The 26-year-old musician, also known as Syd tha Kyd, is responsible for many of the smooth, velvety vocals that will appear on the group's fourth studio album, Hive Mind, out in July. Syd helped found The Internet with her former Odd Future mate Matt Martians, as well as producer-guitarist Steve Lacy, bassist Patrick Paige II, and drummer Christopher Smith. They've been together since 2011, but the band's members have occasionally wandered off to pursue other, unrelated projects.

Syd, for example, released her own highly celebrated solo debut, Fin, last year. A sexy, sophisticated R&B album, it casts her sultry voice into a sea of honeyed melodies, though many of the songs on the album were written for other singers. "I realized that a lot of the reason for that is my self-doubt," she says, "feeling like the song could be bigger if it were sung by someone else, or feeling like I'm not a good enough singer to execute it the way I want."

These anxieties originate from some rather uncomfortable experiences in the early stages of her career. "I started singing when we released our first album, not in high school or elementary school," she says. "We did a lot of bad shows. I can laugh at it now, but it stays in the back of my head."

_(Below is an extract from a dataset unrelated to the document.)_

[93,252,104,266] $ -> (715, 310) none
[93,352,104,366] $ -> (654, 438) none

As she's grown more confident in her singing, she's also retained all of the audacity and single-minded dedication that have allowed her to refine her skills as a multidisciplinary artist -- she plays the piano and the guitar and produces music. It seems she's always had this fearless streak; at 14, she briefly ran a business doing guerilla marketing for local merchants, and she once ran for student council office at a new school where she didn't know anybody. "I wanted better-smelling soap in the restrooms," she explains.

But these days, her only ambitions involve making great music, and the architecture of her life is designed to support that objective. There's a studio above the guest house of the place she shares with her mother. It's where members of Odd Future and The Internet used to record before they could afford better accommodations (for their new album, The Internet rented out Airbnbs all around the world). The walls of the recording booth -- a small closet they made soundproof with thick blankets -- are covered in the Sharpie signatures and graffiti of artists who have passed through, like Tyler the Creator and Frank Ocean.

Many of us leave home to escape our childhoods and awkward adolescences, but Syd wants to preserve memories of hers. "Staying here in L.A. and in this house keeps me grounded," she says. "I can never forget where I came from 'cause I've never left for that long."